Reputation: 484
I have two streams of events: one that emits an event to signal the start of an item's lifetime, and another stream that emits an event to signal the end of an item's lifetime. (The streams can be joined on an itemId
.)
How can I emit a new event in Flink for each itemId1
that only has an "end of lifetime" event, and not a corresponding beginning? (These beginning and ending events could be hours or days apart.)
Upvotes: 0
Views: 215
Reputation: 18987
You can implement the functionality with a stateful FlatMapFunction
on a KeyedStream
.
The following code snippet should do pretty much what you are looking for.
val stream1: DataStream[Event1] = ???
val stream2: DataStream[Event2] = ???
// map both streams to their ID and a isStart flag to have a common type
val ids1: DataStream[(Int, Boolean)] = stream1.map(e => (e.id, true) )

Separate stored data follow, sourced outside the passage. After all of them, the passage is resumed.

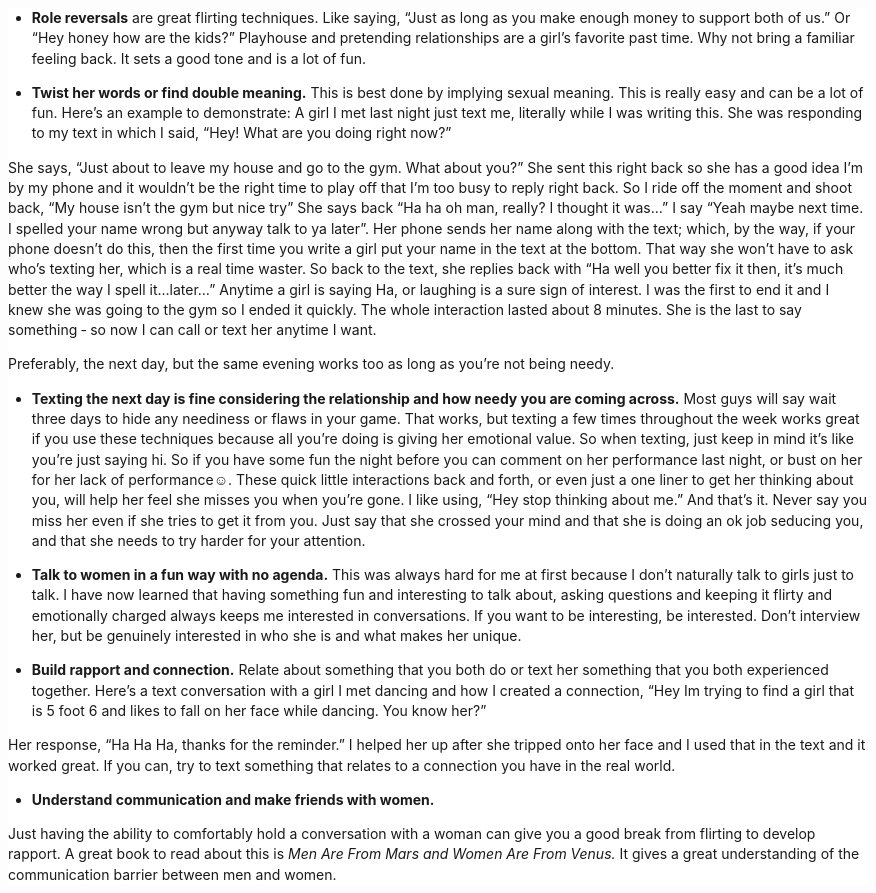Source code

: + **Role reversals** are great flirting techniques. Like saying, “Just as long as you make enough money to support both of us.” Or “Hey honey how are the kids?” Playhouse and pretending relationships are a girl’s favorite past time. Why not bring a familiar feeling back. It sets a good tone and is a lot of fun.

+ **Twist her words or find double meaning.** This is best done by implying sexual meaning. This is really easy and can be a lot of fun. Here’s an example to demonstrate: A girl I met last night just text me, literally while I was writing this. She was responding to my text in which I said, “Hey! What are you doing right now?”

She says, “Just about to leave my house and go to the gym. What about you?” She sent this right back so she has a good idea I’m by my phone and it wouldn’t be the right time to play off that I’m too busy to reply right back. So I ride off the moment and shoot back, “My house isn’t the gym but nice try” She says back “Ha ha oh man, really? I thought it was…” I say “Yeah maybe next time. I spelled your name wrong but anyway talk to ya later”. Her phone sends her name along with the text; which, by the way, if your phone doesn’t do this, then the first time you write a girl put your name in the text at the bottom. That way she won’t have to ask who’s texting her, which is a real time waster. So back to the text, she replies back with “Ha well you better fix it then, it’s much better the way I spell it…later…” Anytime a girl is saying Ha, or laughing is a sure sign of interest. I was the first to end it and I knew she was going to the gym so I ended it quickly. The whole interaction lasted about 8 minutes. She is the last to say something ‐ so now I can call or text her anytime I want.

Preferably, the next day, but the same evening works too as long as you’re not being needy.

+ **Texting the next day is fine considering the relationship and how needy you are coming across.** Most guys will say wait three days to hide any neediness or flaws in your game. That works, but texting a few times throughout the week works great if you use these techniques because all you’re doing is giving her emotional value. So when texting, just keep in mind it’s like you’re just saying hi. So if you have some fun the night before you can comment on her performance last night, or bust on her for her lack of performance☺. These quick little interactions back and forth, or even just a one liner to get her thinking about you, will help her feel she misses you when you’re gone. I like using, “Hey stop thinking about me.” And that’s it. Never say you miss her even if she tries to get it from you. Just say that she crossed your mind and that she is doing an ok job seducing you, and that she needs to try harder for your attention.

+ **Talk to women in a fun way with no agenda.** This was always hard for me at first because I don’t naturally talk to girls just to talk. I have now learned that having something fun and interesting to talk about, asking questions and keeping it flirty and emotionally charged always keeps me interested in conversations. If you want to be interesting, be interested. Don’t interview her, but be genuinely interested in who she is and what makes her unique.

+ **Build rapport and connection.** Relate about something that you both do or text her something that you both experienced together. Here’s a text conversation with a girl I met dancing and how I created a connection, “Hey Im trying to find a girl that is 5 foot 6 and likes to fall on her face while dancing. You know her?”

Her response, “Ha Ha Ha, thanks for the reminder.” I helped her up after she tripped onto her face and I used that in the text and it worked great. If you can, try to text something that relates to a connection you have in the real world.

+ **Understand communication and make friends with women.**

Just having the ability to comfortably hold a conversation with a woman can give you a good break from flirting to develop rapport. A great book to read about this is _Men Are From Mars and Women Are From Venus._ It gives a great understanding of the communication barrier between men and women.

val ids2: DataStream[(Int, Boolean)] = stream2.map(e => (e.id, false) )
// union both streams
val ids = ids1.union(ids2)
// use a stateful FlatMapFunction to check
val onlyEOL: DataStream[Int] = ids
// organize stream by ID
.keyBy(_._1)
// use stateful FlatMapFunction to check that bol arrived before eol
.flatMapWithState {
(value: (Int, Boolean), state: Option[Boolean]) =>
if (value._2) {
// bol event -> emit nothing and set state to true
( List(), Some(true))
} else {
// eol event
if (state.isDefined && state.get) {
// bol was seen before -> emit nothing and remove state
( List(), None)
} else {
// bol was NOT seen before -> emit ID and remove state
( List(value._1), None)
}
}
}
Upvotes: 1